Herr Zaragatski, wie ordnen Sie den bisherigen Verlauf des WM-Finales ein?
Das Match gestaltet sich etwas untypisch. Normalerweise versucht man, mit Weiß einen guten Aufschlag zu haben und eine bestimmende Rolle in der Partie anzunehmen. Bisher konnte aber keiner der beiden wirklich Kapital aus seinem Anzugsvorteil schlagen, sogar eher im Gegenteil: Oft war der Schwarzspieler aktiver und hatte die besseren Ideen.
Woran liegt das?
Am besonderen Spielstil Magnus Carlsens. Er versucht selbst mit Weiß nicht, seinen Gegner ausvorzubereiten, also ihn schon in der Eröffnungsphase zu überlisten. Vielmehr strebt er offene, variable Stellungen an, um seine Stärken ausspielen zu können.
Was heißt das im Detail?

-.-.-

:: WAS ZU TUN IST ::
(1) Welche Art von Stellungen strebt Magnus Carlsen laut dem Interview zum WM-Finale an, um seine Stärken ausspielen zu können?
(2) Bitte schreiben Sie das Interview zum WM-Finale im Anschluss an die letzte Frage weiter.
Die Einträge haben mit dem Interview zum WM-Finale nichts zu tun.

-.-.-

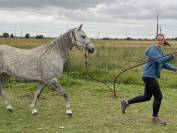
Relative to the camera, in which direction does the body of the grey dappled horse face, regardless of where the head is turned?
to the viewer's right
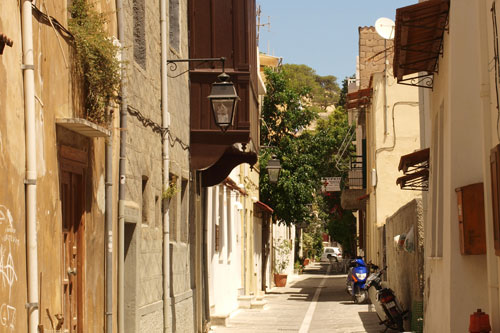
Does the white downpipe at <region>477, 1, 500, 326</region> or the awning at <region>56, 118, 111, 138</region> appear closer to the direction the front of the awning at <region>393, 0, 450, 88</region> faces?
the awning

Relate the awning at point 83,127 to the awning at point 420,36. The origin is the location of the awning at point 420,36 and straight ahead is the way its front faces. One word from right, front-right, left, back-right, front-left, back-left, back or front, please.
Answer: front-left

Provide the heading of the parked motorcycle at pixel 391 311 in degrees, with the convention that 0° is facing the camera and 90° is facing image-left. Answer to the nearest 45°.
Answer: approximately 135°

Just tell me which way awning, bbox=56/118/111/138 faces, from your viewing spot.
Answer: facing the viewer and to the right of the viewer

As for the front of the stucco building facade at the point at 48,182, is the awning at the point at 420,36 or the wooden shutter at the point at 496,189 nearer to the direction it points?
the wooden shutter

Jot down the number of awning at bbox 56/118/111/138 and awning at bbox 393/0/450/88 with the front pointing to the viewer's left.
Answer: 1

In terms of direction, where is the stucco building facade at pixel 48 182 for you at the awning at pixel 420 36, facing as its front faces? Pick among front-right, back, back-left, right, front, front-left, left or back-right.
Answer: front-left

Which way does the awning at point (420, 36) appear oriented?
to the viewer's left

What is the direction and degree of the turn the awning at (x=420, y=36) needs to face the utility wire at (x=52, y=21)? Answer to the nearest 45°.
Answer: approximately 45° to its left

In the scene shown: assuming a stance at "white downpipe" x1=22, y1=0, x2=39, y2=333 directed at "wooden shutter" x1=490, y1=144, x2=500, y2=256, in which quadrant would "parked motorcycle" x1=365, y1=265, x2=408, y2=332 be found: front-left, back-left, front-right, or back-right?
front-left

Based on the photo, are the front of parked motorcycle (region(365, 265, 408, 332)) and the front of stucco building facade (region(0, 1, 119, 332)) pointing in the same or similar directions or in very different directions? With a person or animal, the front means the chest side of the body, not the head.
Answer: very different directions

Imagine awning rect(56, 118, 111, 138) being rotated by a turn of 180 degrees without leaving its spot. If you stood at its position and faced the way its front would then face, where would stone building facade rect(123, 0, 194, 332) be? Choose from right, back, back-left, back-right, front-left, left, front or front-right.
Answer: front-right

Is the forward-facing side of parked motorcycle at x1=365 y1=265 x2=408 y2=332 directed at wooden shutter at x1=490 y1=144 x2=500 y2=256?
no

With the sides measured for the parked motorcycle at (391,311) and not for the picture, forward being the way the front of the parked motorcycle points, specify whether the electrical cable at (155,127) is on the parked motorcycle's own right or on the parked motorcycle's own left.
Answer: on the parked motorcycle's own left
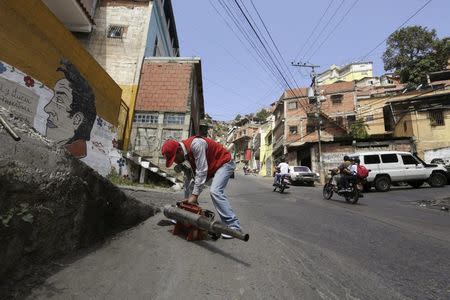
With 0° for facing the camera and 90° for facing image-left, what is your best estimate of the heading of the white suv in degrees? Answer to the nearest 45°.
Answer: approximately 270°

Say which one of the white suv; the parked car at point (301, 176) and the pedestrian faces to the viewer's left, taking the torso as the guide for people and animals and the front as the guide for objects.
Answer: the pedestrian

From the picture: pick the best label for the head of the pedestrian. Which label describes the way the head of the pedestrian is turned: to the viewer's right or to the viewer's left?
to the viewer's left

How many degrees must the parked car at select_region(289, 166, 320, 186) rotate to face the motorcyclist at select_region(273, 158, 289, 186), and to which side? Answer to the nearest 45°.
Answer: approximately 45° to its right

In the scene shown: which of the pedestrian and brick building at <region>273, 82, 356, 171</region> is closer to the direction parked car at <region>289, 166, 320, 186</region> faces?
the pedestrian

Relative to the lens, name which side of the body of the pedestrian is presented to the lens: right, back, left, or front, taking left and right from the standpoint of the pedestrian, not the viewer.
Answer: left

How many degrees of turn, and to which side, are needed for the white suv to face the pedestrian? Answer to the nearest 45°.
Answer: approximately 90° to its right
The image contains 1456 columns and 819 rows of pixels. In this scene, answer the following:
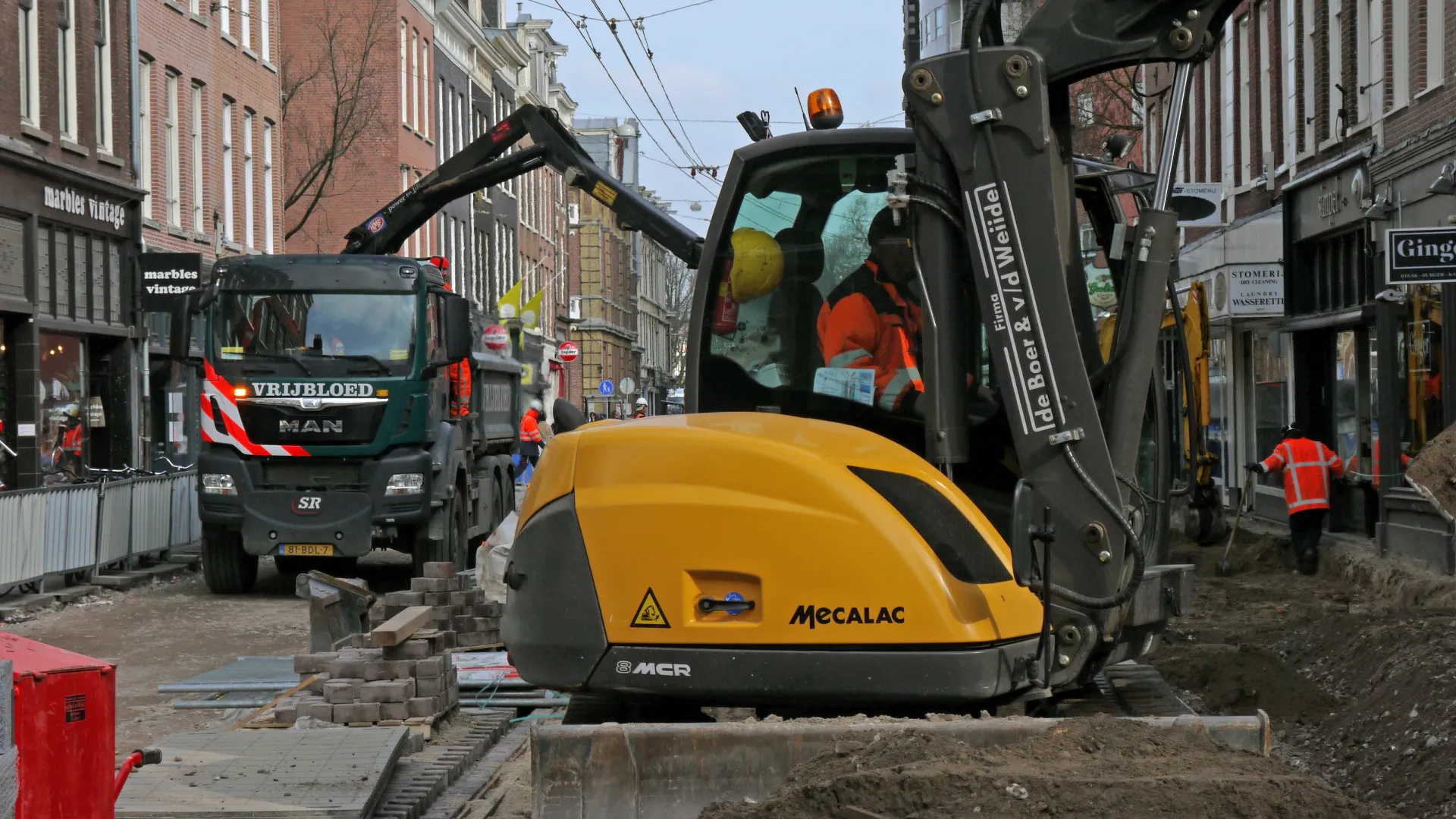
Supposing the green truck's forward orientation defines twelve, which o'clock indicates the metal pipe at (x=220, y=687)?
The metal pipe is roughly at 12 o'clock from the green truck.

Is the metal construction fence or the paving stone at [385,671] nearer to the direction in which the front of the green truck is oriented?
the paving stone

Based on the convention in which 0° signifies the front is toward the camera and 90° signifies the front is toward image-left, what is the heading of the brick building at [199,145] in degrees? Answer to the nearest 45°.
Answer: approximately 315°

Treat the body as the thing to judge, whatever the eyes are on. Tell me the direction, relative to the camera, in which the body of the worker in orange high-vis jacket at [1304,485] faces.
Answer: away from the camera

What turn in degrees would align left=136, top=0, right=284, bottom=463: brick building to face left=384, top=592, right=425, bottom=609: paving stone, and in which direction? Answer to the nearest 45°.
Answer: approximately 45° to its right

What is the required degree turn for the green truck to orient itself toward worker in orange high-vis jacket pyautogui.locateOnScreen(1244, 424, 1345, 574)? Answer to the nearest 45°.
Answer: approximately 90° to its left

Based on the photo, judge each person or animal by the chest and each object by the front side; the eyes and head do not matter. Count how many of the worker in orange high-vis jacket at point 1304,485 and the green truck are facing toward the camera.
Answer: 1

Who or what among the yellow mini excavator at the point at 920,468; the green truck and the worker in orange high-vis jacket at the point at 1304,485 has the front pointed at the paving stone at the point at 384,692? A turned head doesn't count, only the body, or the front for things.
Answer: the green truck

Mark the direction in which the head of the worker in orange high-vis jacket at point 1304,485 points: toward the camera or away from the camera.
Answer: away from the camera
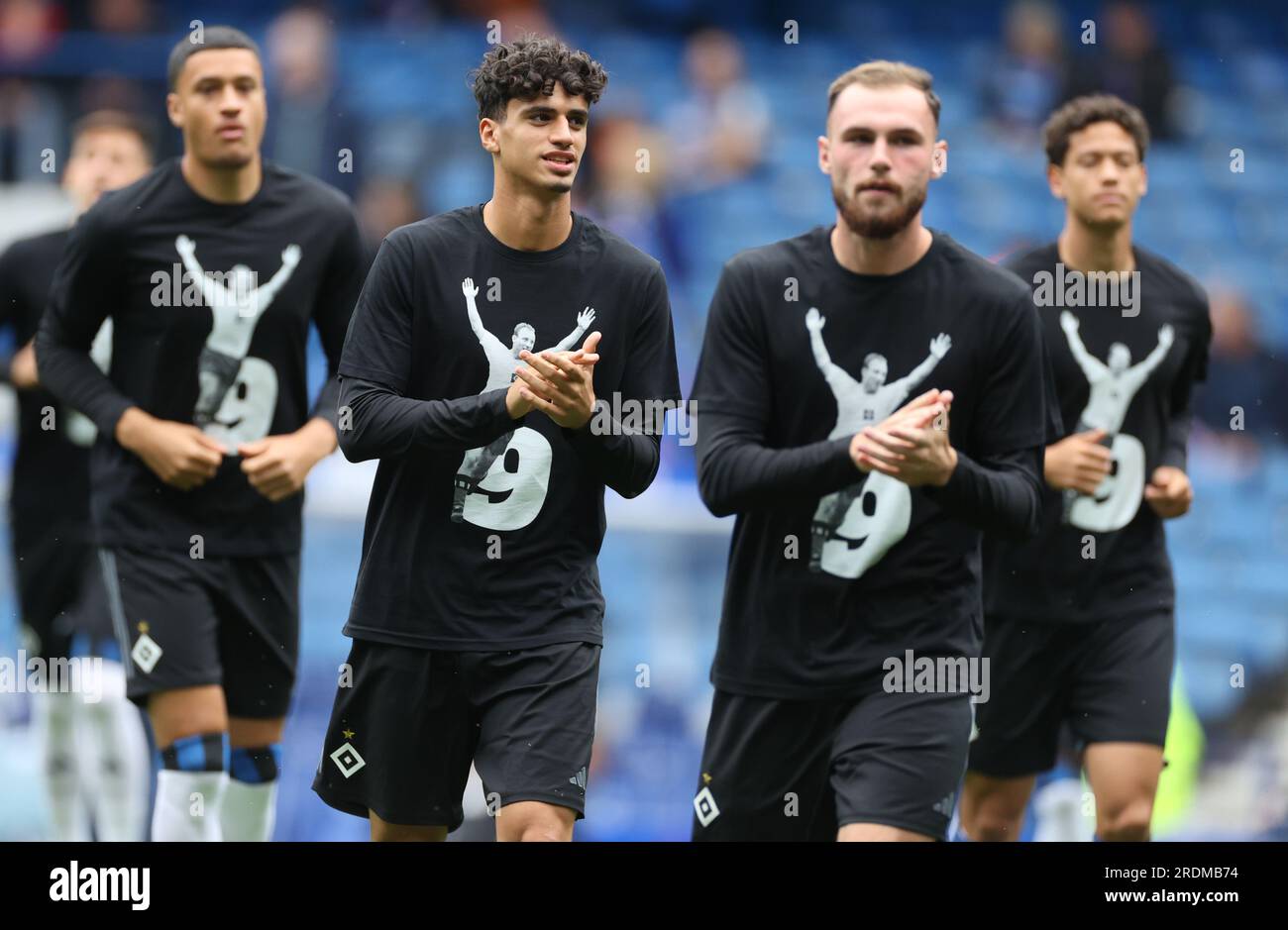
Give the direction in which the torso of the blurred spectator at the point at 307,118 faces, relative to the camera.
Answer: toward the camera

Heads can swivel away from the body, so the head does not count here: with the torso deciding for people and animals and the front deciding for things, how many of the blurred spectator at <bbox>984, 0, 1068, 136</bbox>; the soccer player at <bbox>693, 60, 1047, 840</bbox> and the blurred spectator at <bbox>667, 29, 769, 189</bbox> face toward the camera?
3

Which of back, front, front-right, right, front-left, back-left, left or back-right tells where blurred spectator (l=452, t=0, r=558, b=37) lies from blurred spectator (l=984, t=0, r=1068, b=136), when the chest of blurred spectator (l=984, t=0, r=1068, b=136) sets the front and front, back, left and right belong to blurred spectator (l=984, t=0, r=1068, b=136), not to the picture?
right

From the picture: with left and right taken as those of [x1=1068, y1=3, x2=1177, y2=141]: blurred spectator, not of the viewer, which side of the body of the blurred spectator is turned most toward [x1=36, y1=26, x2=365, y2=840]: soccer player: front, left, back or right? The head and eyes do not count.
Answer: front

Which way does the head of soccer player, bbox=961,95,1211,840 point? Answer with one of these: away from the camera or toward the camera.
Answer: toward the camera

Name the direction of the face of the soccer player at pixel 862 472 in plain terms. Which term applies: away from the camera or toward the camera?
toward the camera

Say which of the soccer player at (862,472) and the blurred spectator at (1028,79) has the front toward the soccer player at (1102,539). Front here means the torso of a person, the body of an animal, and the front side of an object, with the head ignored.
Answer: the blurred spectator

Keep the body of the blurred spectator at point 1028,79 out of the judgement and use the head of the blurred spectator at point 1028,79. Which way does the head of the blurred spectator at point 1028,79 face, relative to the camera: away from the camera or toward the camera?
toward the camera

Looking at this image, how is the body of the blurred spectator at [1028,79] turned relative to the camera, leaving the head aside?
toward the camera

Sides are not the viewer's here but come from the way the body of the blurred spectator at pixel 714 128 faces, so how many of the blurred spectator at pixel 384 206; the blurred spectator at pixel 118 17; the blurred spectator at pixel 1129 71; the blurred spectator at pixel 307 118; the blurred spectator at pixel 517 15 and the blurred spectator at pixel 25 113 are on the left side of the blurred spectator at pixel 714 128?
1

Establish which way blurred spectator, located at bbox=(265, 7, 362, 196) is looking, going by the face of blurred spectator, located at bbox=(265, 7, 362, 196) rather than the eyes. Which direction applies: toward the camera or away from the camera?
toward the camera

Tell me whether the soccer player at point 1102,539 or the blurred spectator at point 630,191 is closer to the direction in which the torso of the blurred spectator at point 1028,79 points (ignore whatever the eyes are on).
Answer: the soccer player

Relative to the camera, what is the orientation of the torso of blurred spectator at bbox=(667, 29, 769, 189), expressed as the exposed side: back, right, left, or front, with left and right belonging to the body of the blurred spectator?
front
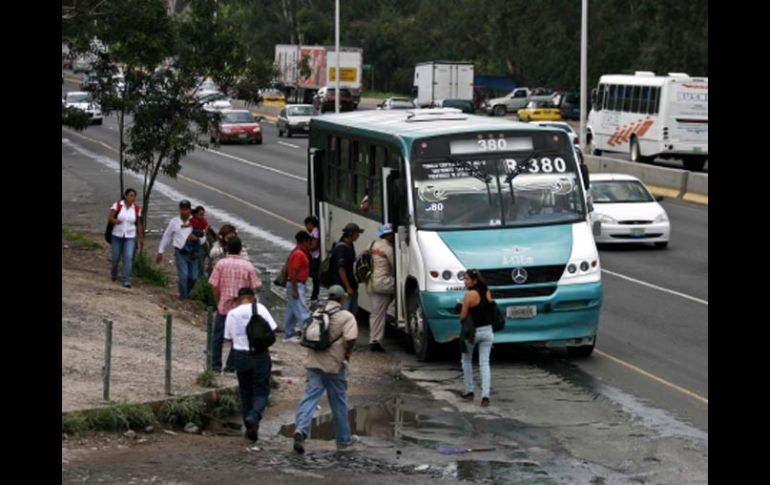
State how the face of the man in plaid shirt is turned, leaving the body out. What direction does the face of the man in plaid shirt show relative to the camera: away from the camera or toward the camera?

-.-.-

:: IHRE ANTWORTEN ::
(1) Offene, variable Stellungen.

(2)
Vorab muss man sagen, dass die Eröffnungsphase im Schach sehr wichtig ist. Dort werden die Claims abgesteckt, oftmals ist sie auch wegweisend für den weiteren Verlauf der Matches. Beide Spieler haben dafür eine Vielzahl von Sekundanten (Großmeister), die das Spiel und die Taktik des Gegners analysieren und die Eröffnungsphase strategisch planen. Im WM-Finale kam es darauf bisher nicht so sehr an.
Warum liegt Carlsen nach acht Partien mit zwei Siegen vorne?
Alles in allem ist er einfach der bessere und komplettere Spieler. Viswanathan Anand hat seinen Zenit überschritten. Das heißt nicht, dass er ungefährlich ist, aber er hat es bisher in keiner Partie geschafft, Carlsen vor ernste Probleme zu stellen.
Was macht Carlsen zum besseren Spieler?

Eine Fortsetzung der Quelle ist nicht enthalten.